DENVER — The Colorado Civil Rights Commission has upheld an administrative judge’s ruling that a Christian baker in the state must service same-sex ‘weddings’ despite his biblical beliefs not to be a partaker in other men’s sins.
As previously reported, Dave Mullin and Charlie Craig visited Masterpiece Cake Shop in Lakewood, Colorado in July 2012 to look for options for their upcoming same-sex ceremony celebration. As Colorado has a constitutional amendment enshrining marriage as being between a man and a woman, the men planned to travel to Massachusetts and then return to Colorado for a separate celebration.
However, after their arrival at the cake shop, Mullin and Craig were advised by owner Jack Phillips that he does not make cakes for same-sex ceremonies.
“My first comment was, ‘We’re getting married,’ and he just shut that down immediately,” Craig, 31, stated.
Phillips told Christian News Network that he does not make cakes for such occasions because of his Christian convictions.
“I’m a follower of Jesus Christ, and I believe that the relationship is not something that He looks favorably on,” the master pastry chef stated. “If Jesus was a carpenter, He wouldn’t make a bed for this union.”
Phillips, who attends a Baptist church, explained that when he informed Mullin and Craig that his bakery does not make cakes for same-sex “weddings,” the men immediately left.
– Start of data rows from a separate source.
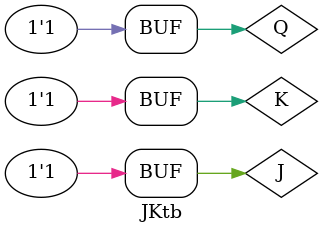
<source format=v>
`include "JKflipflop.v"
module JKtb();
reg J,K,Q;
JK i(Qn,P,J,K,Q);
initial begin
	Q=0;J=0;K=0;
#1	Q=0;J=0;K=1;
#1	Q=0;J=1;K=0;
#1	Q=0;J=1;K=1;
#1	Q=1;J=0;K=0;
#1	Q=1;J=0;K=1;
#1	Q=1;J=1;K=0;
#1	Q=1;J=1;K=1;

end

initial begin
	$monitor("Q=%d J=%d K=%d Qn=%d ~Qn=%d",Q,J,K,Qn,P);
end

endmodule

</source>
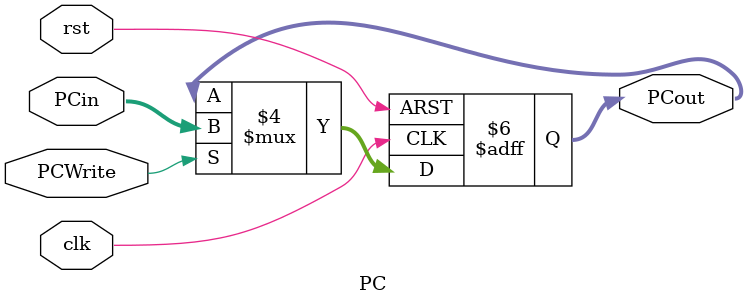
<source format=v>
`timescale 1ns / 1ps
module PC
	#(parameter PC_WIDTH = 6)
	(input clk, rst,PCWrite,
	input [PC_WIDTH-1:0] PCin,
	output reg [PC_WIDTH-1:0] PCout
    );
			
	always@(posedge clk or posedge rst)
		if(rst)
			PCout = 0;
		else if(PCWrite == 1)
			PCout = PCin;
			
endmodule

</source>
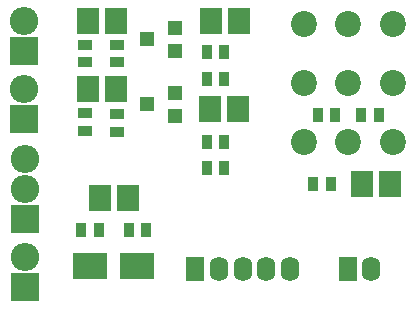
<source format=gts>
G04 #@! TF.FileFunction,Soldermask,Top*
%FSLAX46Y46*%
G04 Gerber Fmt 4.6, Leading zero omitted, Abs format (unit mm)*
G04 Created by KiCad (PCBNEW 4.0.4-1.fc24-product) date Thu Mar  1 09:38:40 2018*
%MOMM*%
%LPD*%
G01*
G04 APERTURE LIST*
%ADD10C,0.100000*%
%ADD11C,2.200000*%
%ADD12R,1.600000X2.100000*%
%ADD13O,1.600000X2.100000*%
%ADD14O,2.398980X2.398980*%
%ADD15R,2.398980X2.398980*%
%ADD16R,0.900000X1.300000*%
%ADD17R,1.949400X2.200860*%
%ADD18R,1.300000X1.200000*%
%ADD19R,1.300000X0.900000*%
%ADD20R,2.899360X2.200860*%
G04 APERTURE END LIST*
D10*
D11*
X159600000Y-80100000D03*
X155850000Y-80100000D03*
X152100000Y-80100000D03*
X159600000Y-85100000D03*
X155850000Y-85100000D03*
X152100000Y-85100000D03*
X152100000Y-90100000D03*
X155850000Y-90100000D03*
X159600000Y-90100000D03*
D12*
X155800000Y-100800000D03*
D13*
X157800000Y-100800000D03*
D12*
X142900000Y-100800000D03*
D13*
X144900000Y-100800000D03*
X146900000Y-100800000D03*
X148900000Y-100800000D03*
X150900000Y-100800000D03*
D14*
X128405024Y-85573844D03*
D15*
X128405024Y-88113844D03*
D14*
X128500000Y-91500000D03*
D15*
X128500000Y-96580000D03*
D14*
X128500000Y-94040000D03*
D16*
X133250000Y-97500000D03*
X134750000Y-97500000D03*
D14*
X128400000Y-79860000D03*
D15*
X128400000Y-82400000D03*
D14*
X128500000Y-99860000D03*
D15*
X128500000Y-102400000D03*
D17*
X136176020Y-79800000D03*
X133823980Y-79800000D03*
X136176020Y-85600000D03*
X133823980Y-85600000D03*
X144223980Y-79800000D03*
X146576020Y-79800000D03*
X144123980Y-87300000D03*
X146476020Y-87300000D03*
X134823980Y-94800000D03*
X137176020Y-94800000D03*
X157000000Y-93600000D03*
X159352040Y-93600000D03*
D18*
X141200000Y-82350000D03*
X141200000Y-80450000D03*
X138800000Y-81400000D03*
X141200000Y-87850000D03*
X141200000Y-85950000D03*
X138800000Y-86900000D03*
D19*
X133600000Y-81850000D03*
X133600000Y-83350000D03*
X133600000Y-87650000D03*
X133600000Y-89150000D03*
X136300000Y-81850000D03*
X136300000Y-83350000D03*
X136300000Y-87700000D03*
X136300000Y-89200000D03*
D16*
X137250000Y-97500000D03*
X138750000Y-97500000D03*
X154350000Y-93600000D03*
X152850000Y-93600000D03*
X158450000Y-87800000D03*
X156950000Y-87800000D03*
X154750000Y-87800000D03*
X153250000Y-87800000D03*
D20*
X134001020Y-100600000D03*
X137998980Y-100600000D03*
D16*
X143850000Y-84750000D03*
X145350000Y-84750000D03*
X145350000Y-92300000D03*
X143850000Y-92300000D03*
X145350000Y-82500000D03*
X143850000Y-82500000D03*
X145350000Y-90100000D03*
X143850000Y-90100000D03*
M02*

</source>
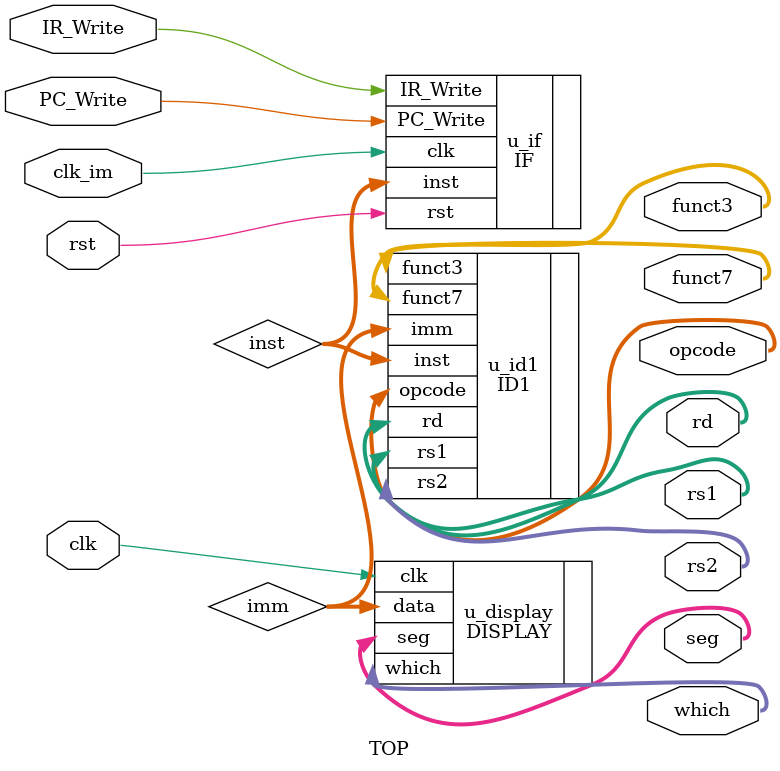
<source format=v>
`timescale 1ns / 1ps

module TOP (
    rst,
    clk_im,
    clk,
    IR_Write,
    PC_Write,
    rs1,
    rs2,
    rd,
    opcode,
    funct3,
    funct7,
    which,
    seg
);

  input rst, clk_im, clk, IR_Write, PC_Write;
  output [4:0] rs1, rs2, rd;
  output [6:0] opcode;
  output [2:0] funct3;
  output [6:0] funct7;
  output [3:0] which;
  output [7:0] seg;


  wire [31:0] inst;
  wire [31:0] imm;


  IF u_if (
      .rst(rst),
      .clk(clk_im),
      .IR_Write(IR_Write),
      .PC_Write(PC_Write),
      .inst(inst)
  );

  ID1 u_id1 (
      .inst(inst),
      .rs1(rs1),
      .rs2(rs2),
      .rd(rd),
      .opcode(opcode),
      .funct3(funct3),
      .funct7(funct7),
      .imm(imm)
  );

  DISPLAY u_display (
      .clk  (clk),
      .data (imm),
      .which(which),
      .seg  (seg)
  );


endmodule

</source>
He stated that one of them made a comment on his way out the door that the bakery was a “homophobic cake shop.”
Mullin, 28, indicated to Denver Westward that is indeed what took place.
“It was the most awkward, surreal, very brief encounter,” he stated. “We got up to leave, and to be totally honest, I said, ‘(expletive) and your homophobic cake shop.’ And I may or may not have flipped him off.”
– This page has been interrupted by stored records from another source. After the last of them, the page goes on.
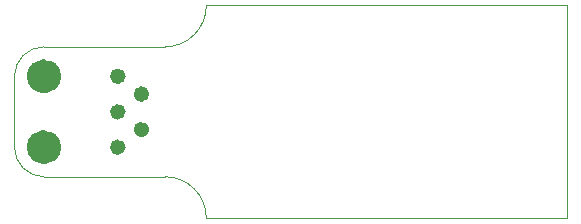
<source format=gbr>
%TF.GenerationSoftware,KiCad,Pcbnew,6.0.2+dfsg-1*%
%TF.CreationDate,2024-04-13T11:51:51+02:00*%
%TF.ProjectId,ps2_to_amiga,7073325f-746f-45f6-916d-6967612e6b69,rev?*%
%TF.SameCoordinates,Original*%
%TF.FileFunction,Profile,NP*%
%FSLAX46Y46*%
G04 Gerber Fmt 4.6, Leading zero omitted, Abs format (unit mm)*
G04 Created by KiCad (PCBNEW 6.0.2+dfsg-1) date 2024-04-13 11:51:51*
%MOMM*%
%LPD*%
G01*
G04 APERTURE LIST*
%TA.AperFunction,Profile*%
%ADD10C,0.100000*%
%TD*%
%TA.AperFunction,Profile*%
%ADD11C,1.480000*%
%TD*%
%TA.AperFunction,Profile*%
%ADD12C,0.650000*%
%TD*%
G04 APERTURE END LIST*
D10*
X125750000Y-83000000D02*
G75*
G03*
X128250000Y-85500000I2500000J0D01*
G01*
X128250000Y-74500000D02*
G75*
G03*
X125750000Y-77000000I0J-2500000D01*
G01*
X142000000Y-89000000D02*
G75*
G03*
X138500000Y-85500000I-3500000J0D01*
G01*
X138500000Y-74500000D02*
G75*
G03*
X142000000Y-71000000I0J3500000D01*
G01*
X172500000Y-89000000D02*
X172500000Y-71000000D01*
X172500000Y-89000000D02*
X142000000Y-89000000D01*
X142000000Y-71000000D02*
X172500000Y-71000000D01*
X125750000Y-77000000D02*
X125750000Y-83000000D01*
X128250000Y-85500000D02*
X138500000Y-85500000D01*
X128250000Y-74500000D02*
X138500000Y-74500000D01*
D11*
X128990000Y-77000000D02*
G75*
G03*
X128990000Y-77000000I-740000J0D01*
G01*
X128990000Y-83000000D02*
G75*
G03*
X128990000Y-83000000I-740000J0D01*
G01*
D12*
X134825000Y-83000000D02*
G75*
G03*
X134825000Y-83000000I-325000J0D01*
G01*
X136825000Y-81500000D02*
G75*
G03*
X136825000Y-81500000I-325000J0D01*
G01*
X134825000Y-80000000D02*
G75*
G03*
X134825000Y-80000000I-325000J0D01*
G01*
X136825000Y-78500000D02*
G75*
G03*
X136825000Y-78500000I-325000J0D01*
G01*
X134825000Y-77000000D02*
G75*
G03*
X134825000Y-77000000I-325000J0D01*
G01*
M02*

</source>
Phillips, who also declines to make Halloween cookies at his bakery, had told the men that he would be happy to make them any other type of baked goods outside of having to facilitate the ceremony, which he believed was a form of personal participation.
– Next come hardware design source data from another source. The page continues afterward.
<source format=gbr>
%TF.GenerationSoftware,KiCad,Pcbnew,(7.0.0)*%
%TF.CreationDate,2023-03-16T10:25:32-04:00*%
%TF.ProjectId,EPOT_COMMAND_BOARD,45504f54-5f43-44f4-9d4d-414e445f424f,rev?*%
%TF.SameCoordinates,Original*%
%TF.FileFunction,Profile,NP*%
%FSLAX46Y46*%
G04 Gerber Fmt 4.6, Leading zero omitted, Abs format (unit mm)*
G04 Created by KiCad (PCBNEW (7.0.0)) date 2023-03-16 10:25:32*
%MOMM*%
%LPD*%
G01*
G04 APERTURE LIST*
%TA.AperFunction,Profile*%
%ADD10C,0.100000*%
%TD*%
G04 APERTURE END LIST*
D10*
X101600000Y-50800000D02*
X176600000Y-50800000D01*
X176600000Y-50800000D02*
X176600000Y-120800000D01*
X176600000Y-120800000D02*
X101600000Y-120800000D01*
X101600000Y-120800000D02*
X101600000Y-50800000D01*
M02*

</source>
However, Mullin and Craig then filed charges with the Colorado Human Rights Commission with the help of the American Civil Liberties Union (ACLU). In December, Judge Robert Spencer sided with the ACLU, contending that Phillips should have made the cake because he was not told that there would be any words or symbols written on it.
“Phillips was not asked to apply any message or symbol to the cake, or to construct the cake in any fashion that could be reasonably understood as advocating same-sex marriage,” he wrote. “The act of preparing a cake is simply not ‘speech’ warranting First Amendment protection.”
On Friday, the Colorado Civil Rights Commission upheld Spencer’s ruling, stating that Phillips violated the state’s civil rights law.
“I can believe anything I want, but if I’m going to do business here, I’d ought to not discriminate against people,” Commissioner Raju Jaram said.
According to the Christian legal organization Alliance Defending Freedom (ADF), which has been representing Phillips in court, the baker was ordered to prove that he has complied with the order to make cakes for same-sex ceremonies. But Phillips said that he will not comply.
“I will stand by my convictions until somebody shuts me down,” he told the Associated Press.
“In America, we don’t separate a person’s creative expression from what he believes,” attorney Nicolle Martin also remarked in a statement following the ruling. “Jack simply exercised the long-cherished American freedom to decline to use his artistic and creative talents to promote a message with which he disagrees. Because the government should not force him to choose between his faith and his livelihood, we are considering an appeal to the Colorado Court of Appeals.”